I can't believe I am quoting Wikipedia, but here it goes: “sociologists believe that labeling is not only necessary but is inescapable. Even though stereotyping is inaccurate, it is efficient. Categorization is an essential human capability because it enables us to simplify, predict, and organize our world. Once one has sorted and organized everyone into tidy categories, there is every incentive to avoid processing new or unexpected information about each individual. Assigning general group characteristics to members of that group saves time and satisfies the need to predict the social world.” So all we have to do is set our stereotypes straight to save everyone’s time.

History taught us that either absorbed in childhood or at a later stage in life, once it is learnt a stereotype becomes self perpetuating. It dejectedly becomes an immune disease of our mental patterns.

David Cronenberg once said that “all stereotypes turn out to be true. This is a horrifying thing about life. All those things you fought against as a youth: you begin to realize they're stereotypes because they're true”.

What is truly painful is that fellow scientists hurried in a mob mentality frenzy, as if they didn’t know any better, to crucify Kanazawa. Some said what he did was not science, others used his data to prove black on white that Black women are scientifically proven as being attractive. And that is the end of it, we use science as the ultimate proof to make a point, forgetting it should be neutral. But we are not neutral, so why should science be?

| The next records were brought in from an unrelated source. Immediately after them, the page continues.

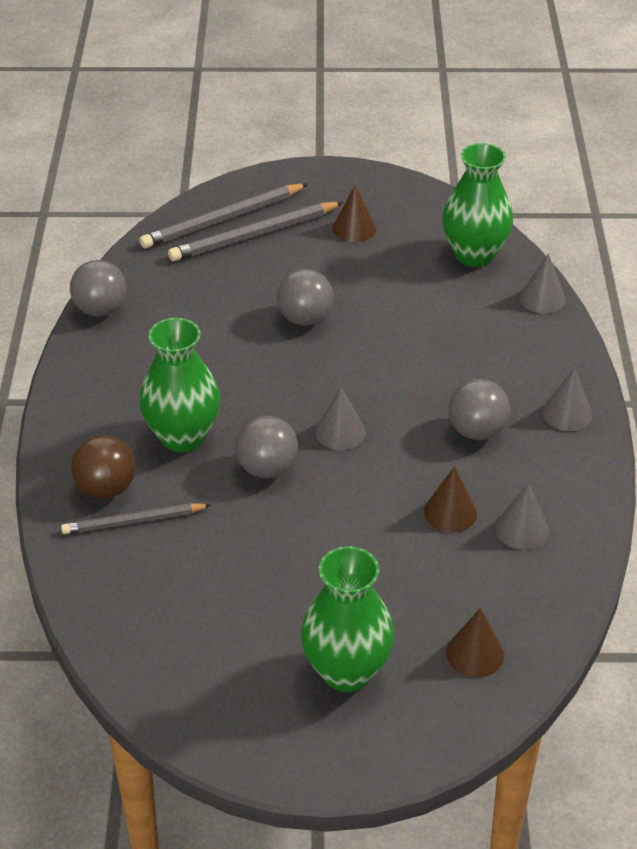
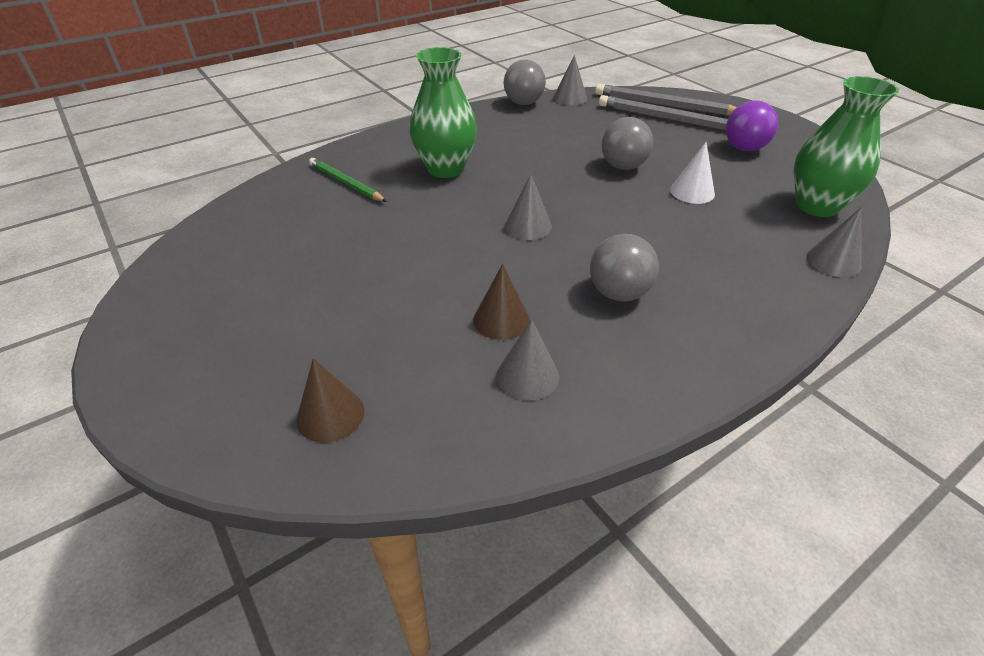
camera: 55 degrees right, 0 degrees up
(106, 488) = (367, 163): brown ball -> none
(133, 521) = (346, 183): grey pencil -> green pencil
(267, 469) = (451, 211): grey ball -> none
(346, 671) = (256, 339): green vase -> none
(354, 229) = (744, 148): brown cone -> purple ball
(387, 305) = (692, 192): none -> white cone
(567, 413) = (717, 339): grey cone -> grey cone (570, 98)

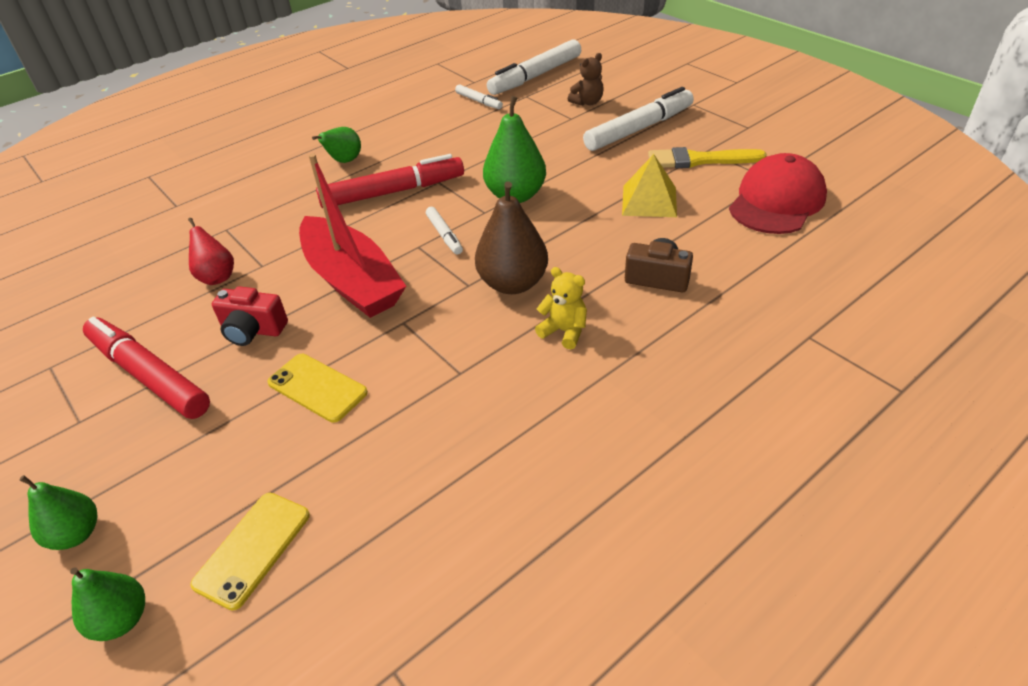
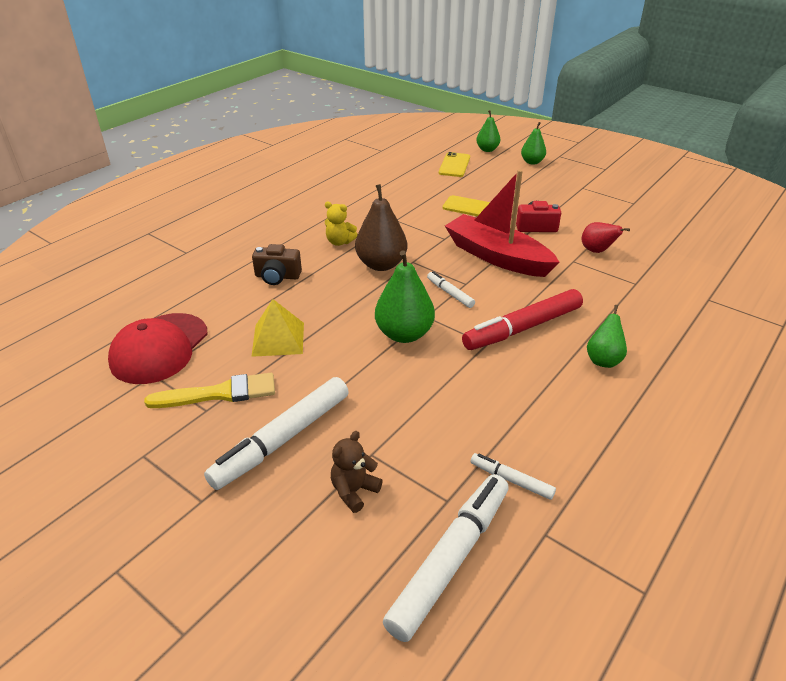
camera: 165 degrees right, 5 degrees down
(149, 375) = (571, 204): red marker -> none

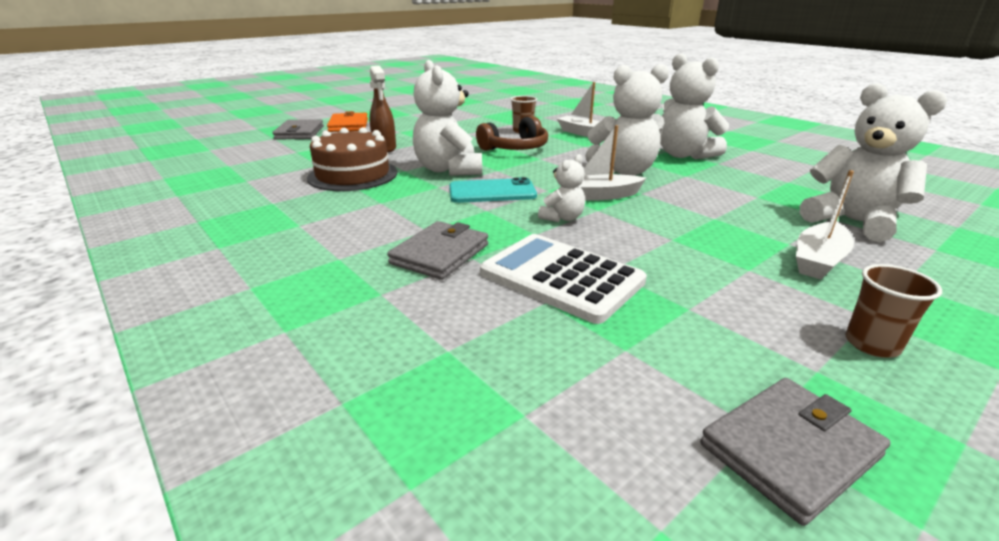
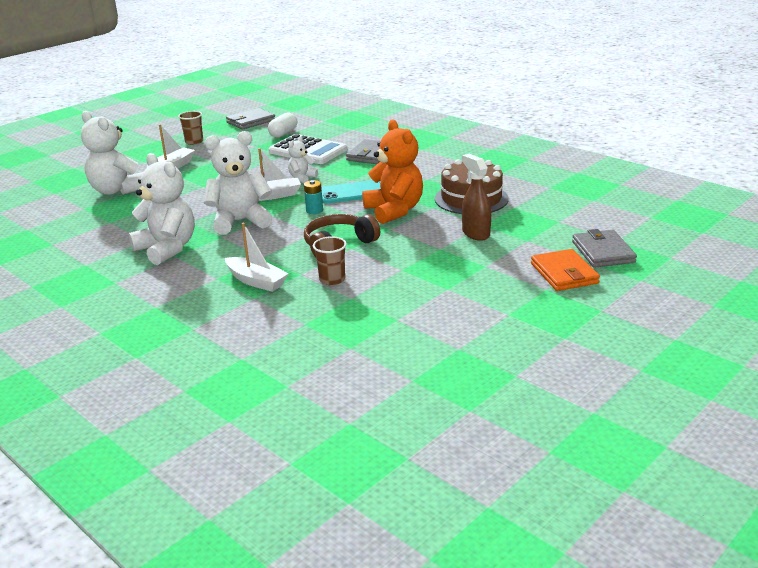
camera: 175 degrees right, 0 degrees up
(448, 170) = (394, 211): white teddy bear -> orange teddy bear
(540, 176) = (314, 210): none -> turquoise battery
(638, 353) = (283, 133): none -> white capsule

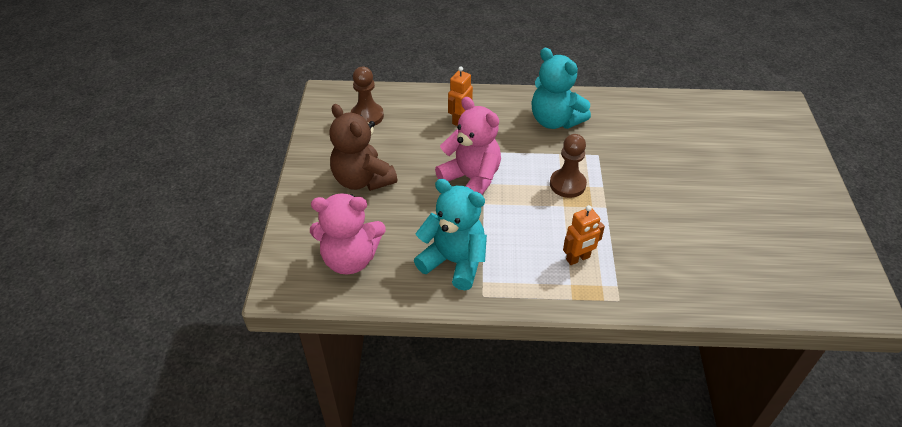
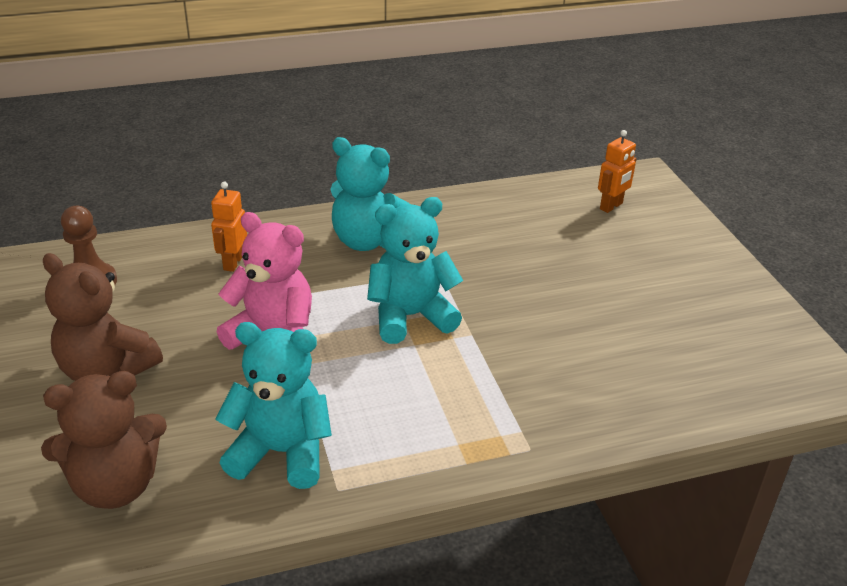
camera: 20 degrees left, 10 degrees down
(350, 259) = (116, 485): pink teddy bear -> brown teddy bear
(567, 184) = (410, 316): brown pawn -> turquoise teddy bear
(578, 258) = (457, 408): orange robot -> orange robot (611, 206)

As a woman, an Eastern European with a half Middle Easterner child, I had multiple reasons to dislike “the scientific fundamentalist” Satoshi Kanzawa and yet I didn’t. Am I more tolerant than the rest of the civilized Western world? Maybe not, and Juno knows I am prone, like anybody else, to stereotyping, which is an active process of simplifying our surroundings and ease up our cognitive processes.

Yet, this time, Satoshi seemed to have stepped on a few sensible toes and most probably the reasons for which he is being ostracized are mostly political.

As someone who was born, raised and lived most of her teenage years under a communist dictatorship I always and unconditionally admired the ease and luxury of free speech the civilized West had. After a while, I realized there is no freedom, as we have no free will – another debate that is worth a two cent opinion-, and political correctness is just another trick invented by the spin doctors to get a few extra votes from the minorities. And sadly, the West never seemed uglier that these days.

Written in 2008 and re-posted in 2023.